Une baisse démographique continue
Sur les 51 fermetures de classes annoncées dans le département (pour 22 ouvertures), l'agglomération de Saintes Grandes Rives est particulièrement impactée. À la rentrée 2025, elle avait déjà perdu 177 élèves et deux classes, réduisant son total à environ 4 000 élèves. Une diminution supplémentaire d'une centaine d'élèves est attendue pour septembre 2026, accentuant la pression sur les établissements. Bruno Drapron, maire de Saintes, reconnaît que la question de la conservation du dispositif actuel – 7 écoles maternelles et 8 élémentaires – doit être posée, notamment avec trois écoles ne comptant que deux classes, une situation jugée fragile.
Des impacts variés selon les communes
À Saintes, la fermeture de trois classes touche plusieurs écoles : l'école Pasteur repasse de dix à neuf classes, la maternelle du Cormier reperd une classe (ne laissant que deux classes), et la maternelle Emile-Combes descend de quatre à trois classes. Éric Pannaud a demandé un regard particulier pour l'école du Cormier, notant son potentiel d'accueil. Il souligne également la nécessité d'une réflexion approfondie pour les écoles accueillant des enfants à besoins particuliers.
À Chermignac, la réduction de cinq à quatre classes inquiète pour la dynamique pédagogique, avec des risques de démobilisation des enseignants. Éric Pannaud propose une collaboration avec la commune voisine de Thénac pour créer un groupe scolaire plus stable, évoquant l'idée d'une séparation par âge pour sécuriser les effectifs.

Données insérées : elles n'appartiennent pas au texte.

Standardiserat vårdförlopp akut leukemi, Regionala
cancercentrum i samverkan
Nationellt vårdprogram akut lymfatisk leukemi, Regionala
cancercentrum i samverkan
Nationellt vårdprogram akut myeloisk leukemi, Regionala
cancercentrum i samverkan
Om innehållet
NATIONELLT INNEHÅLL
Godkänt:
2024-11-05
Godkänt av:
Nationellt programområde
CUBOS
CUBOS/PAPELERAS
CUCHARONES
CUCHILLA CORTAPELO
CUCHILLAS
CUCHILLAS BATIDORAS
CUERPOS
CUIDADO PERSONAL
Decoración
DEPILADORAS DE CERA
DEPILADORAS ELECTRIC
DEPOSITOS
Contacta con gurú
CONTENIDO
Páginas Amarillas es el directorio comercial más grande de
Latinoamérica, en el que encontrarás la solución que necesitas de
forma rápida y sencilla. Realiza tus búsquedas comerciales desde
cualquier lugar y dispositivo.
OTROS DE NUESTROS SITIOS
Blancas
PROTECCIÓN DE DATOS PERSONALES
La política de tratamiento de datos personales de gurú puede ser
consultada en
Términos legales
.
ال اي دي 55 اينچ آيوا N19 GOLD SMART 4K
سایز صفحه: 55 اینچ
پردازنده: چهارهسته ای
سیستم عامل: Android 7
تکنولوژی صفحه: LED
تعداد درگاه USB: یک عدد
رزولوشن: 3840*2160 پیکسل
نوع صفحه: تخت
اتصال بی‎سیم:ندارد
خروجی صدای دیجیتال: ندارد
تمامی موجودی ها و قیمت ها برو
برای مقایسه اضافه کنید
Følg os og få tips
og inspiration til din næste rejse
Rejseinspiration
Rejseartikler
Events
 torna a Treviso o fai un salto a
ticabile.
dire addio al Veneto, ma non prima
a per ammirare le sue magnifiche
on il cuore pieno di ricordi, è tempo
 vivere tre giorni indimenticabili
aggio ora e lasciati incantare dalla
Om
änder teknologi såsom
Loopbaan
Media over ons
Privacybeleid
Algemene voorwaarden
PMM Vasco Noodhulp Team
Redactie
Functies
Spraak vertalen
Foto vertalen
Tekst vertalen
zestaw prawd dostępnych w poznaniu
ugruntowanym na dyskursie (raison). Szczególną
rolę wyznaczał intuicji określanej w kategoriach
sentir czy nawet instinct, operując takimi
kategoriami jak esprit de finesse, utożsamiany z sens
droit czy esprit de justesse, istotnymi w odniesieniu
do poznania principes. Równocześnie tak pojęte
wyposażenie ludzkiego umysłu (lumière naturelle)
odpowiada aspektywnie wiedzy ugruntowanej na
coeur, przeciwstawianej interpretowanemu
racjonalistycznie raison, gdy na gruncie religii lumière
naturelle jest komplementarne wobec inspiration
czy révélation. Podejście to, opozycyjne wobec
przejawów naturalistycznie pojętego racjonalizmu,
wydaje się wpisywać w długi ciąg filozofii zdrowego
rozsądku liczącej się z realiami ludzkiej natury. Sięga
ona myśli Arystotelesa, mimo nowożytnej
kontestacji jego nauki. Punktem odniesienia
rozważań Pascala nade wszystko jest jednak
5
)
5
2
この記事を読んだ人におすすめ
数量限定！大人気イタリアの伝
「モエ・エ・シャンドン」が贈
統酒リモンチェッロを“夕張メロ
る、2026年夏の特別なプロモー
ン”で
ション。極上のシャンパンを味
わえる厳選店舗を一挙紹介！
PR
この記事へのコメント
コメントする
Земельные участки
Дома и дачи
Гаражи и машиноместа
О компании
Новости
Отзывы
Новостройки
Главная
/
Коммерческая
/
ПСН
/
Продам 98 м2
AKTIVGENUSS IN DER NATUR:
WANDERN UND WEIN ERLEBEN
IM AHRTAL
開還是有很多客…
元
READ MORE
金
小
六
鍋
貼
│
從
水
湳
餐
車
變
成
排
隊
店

À Chaniers, la fin d'un moratoire de sept ans conduit à la fermeture d'une classe, passant de douze à onze classes. Bien que la situation ne soit pas critique, elle entraîne la perte d'une décharge de directeur à temps complet. Le maire envisage d'exploiter l'école Pierre-de-Ronsard, inaugurée en septembre 2025, comme un équipement territorial capable d'accueillir des enfants à besoins particuliers, en collaboration avec l'Éducation nationale.
Vers une révision de la carte scolaire
Face à ces défis, les élus insistent sur la nécessité d'une réflexion globale. Éric Pannaud appelle à revoir la carte scolaire, en priorisant certains sites et en tenant compte de l'état des bâtiments, certains nécessitant des rénovations pour optimiser l'accueil des enfants. Cette approche vise à anticiper les futures baisses démographiques et à garantir une offre éducative de qualité dans l'agglomération.